3. Zur Ablehnung der Unterbringung des Angeklagten in einer Entziehungsanstalt nach § 64 StGB bemerkt der Senat:
a) Es kann dahinstehen, ob die Erwägung, die Tat des Angeklagten sei seiner allgemeinen Geldknappheit geschuldet gewesen, nicht aber dem Bestreben, in den Besitz von Geld zur Beschaffung von Drogen und Alkohol zu gelangen, für sich genommen ausreichend tragfähig ist, um einen symptomatischen Zusammenhang zu verneinen.
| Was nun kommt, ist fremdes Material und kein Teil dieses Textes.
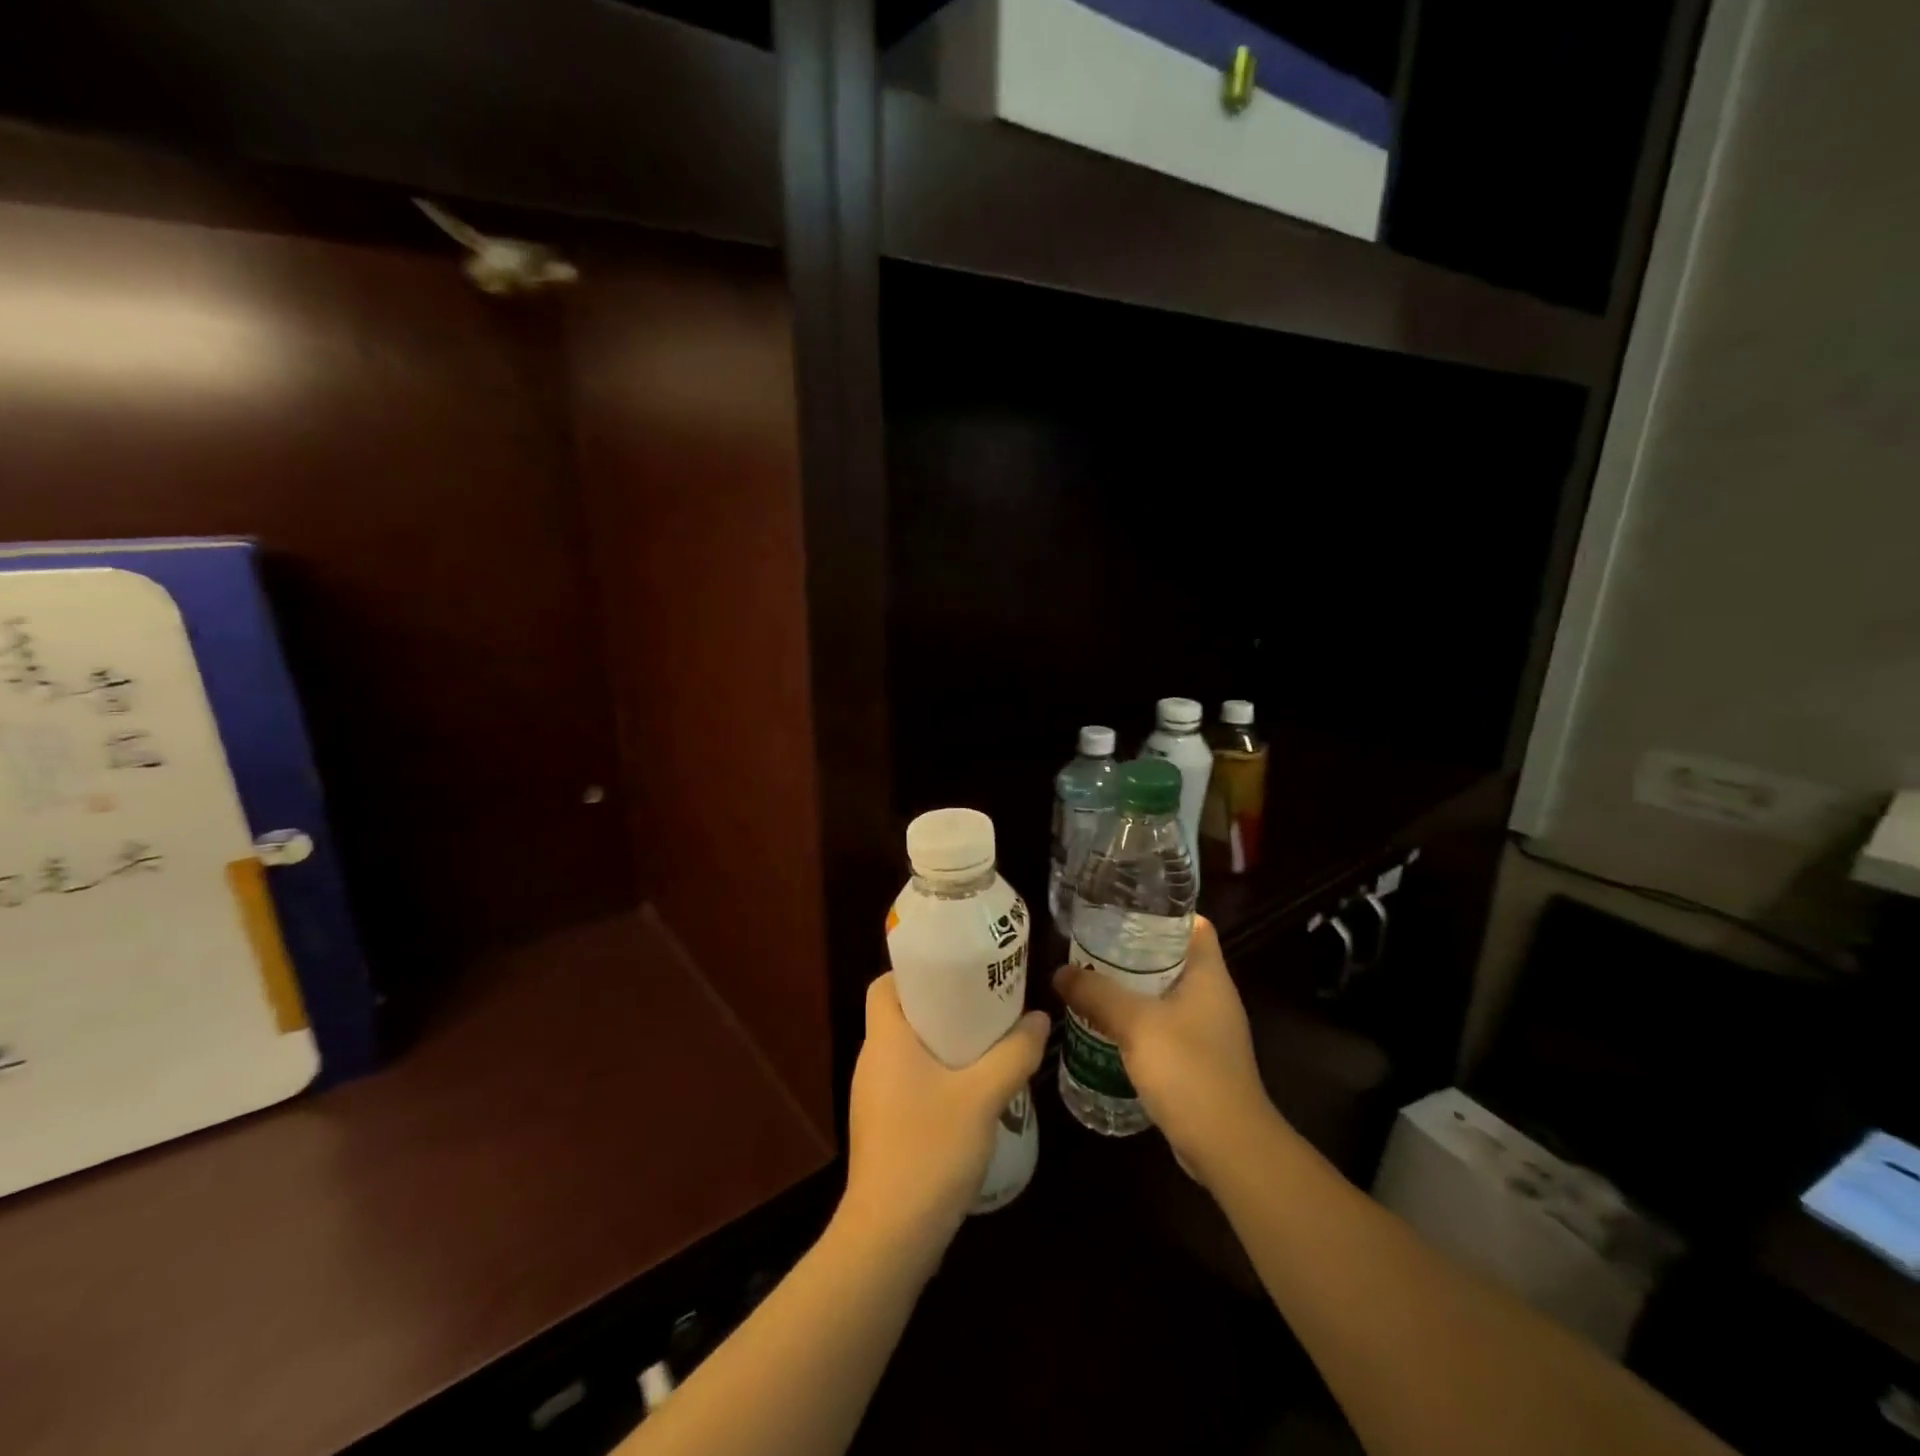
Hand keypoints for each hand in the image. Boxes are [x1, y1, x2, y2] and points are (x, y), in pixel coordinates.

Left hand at [840, 974, 1047, 1266]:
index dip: (914, 972)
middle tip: (985, 1004)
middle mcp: (872, 1062)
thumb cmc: (930, 1150)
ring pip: (909, 1053)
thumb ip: (1014, 1054)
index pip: (884, 984)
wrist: (890, 1238)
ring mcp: (874, 1099)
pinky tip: (973, 1094)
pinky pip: (910, 1084)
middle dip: (943, 1006)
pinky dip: (938, 1077)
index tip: (956, 972)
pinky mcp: (883, 1129)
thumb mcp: (983, 1096)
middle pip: (902, 1015)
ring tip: (988, 1044)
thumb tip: (1038, 1019)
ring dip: (944, 1045)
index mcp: (885, 1040)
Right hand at [1053, 917, 1274, 1182]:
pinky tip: (1105, 1027)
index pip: (1194, 925)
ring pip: (1164, 994)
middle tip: (1092, 945)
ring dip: (1132, 990)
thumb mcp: (1135, 1023)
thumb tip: (1060, 972)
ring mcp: (1207, 1031)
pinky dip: (1137, 1022)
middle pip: (1172, 958)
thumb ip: (1096, 994)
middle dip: (1134, 951)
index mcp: (1209, 975)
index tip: (1123, 909)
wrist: (1227, 1146)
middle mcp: (1212, 997)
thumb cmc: (1188, 1069)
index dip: (1163, 912)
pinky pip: (1163, 1027)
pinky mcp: (1197, 1060)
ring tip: (1091, 981)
Denn an anderer Stelle geht das Landgericht, im Ansatz zutreffend, davon aus, für die Bejahung dieses Zusammenhangs reiche die Mitursächlichkeit des Hangs zum Rauschmittelkonsum für die Tatbegehung schon aus. Eine solche Mitursächlichkeit bedurfte im vorliegenden Fall jedenfalls weiterer Erörterung, weil sich die Strafkammer zugleich der Einschätzung des medizinischen Sachverständigen angeschlossen hat, der Angeklagte werde weiter ein sozial randständiges Leben führen, Drogen konsumieren und zur Finanzierung dieses Konsums auch wieder straffällig werden.
b) Soweit das Landgericht den Grundsatz der Verhältnismäßigkeit zur Begründung der Nichtanordnung der Maßregel heranzieht, weist der Senat darauf hin, dass bei Vorliegen der Voraussetzungen für die Anordnung nach § 64 StGB nur in besonderen Ausnahmefällen von dieser abgesehen werden kann (Fischer, StGB, 63. Aufl., § 64 Rn. 23 m. Nachw. z. Rspr.).
Die zu neuer Entscheidung berufene Strafkammer wird das Tatgeschehen je nach den sich in der Verhandlung ergebenden Feststellungen auch unter dem Gesichtspunkt eines räuberischen Angriffs auf Kraftfahrer (§ 316a StGB) zu würdigen haben.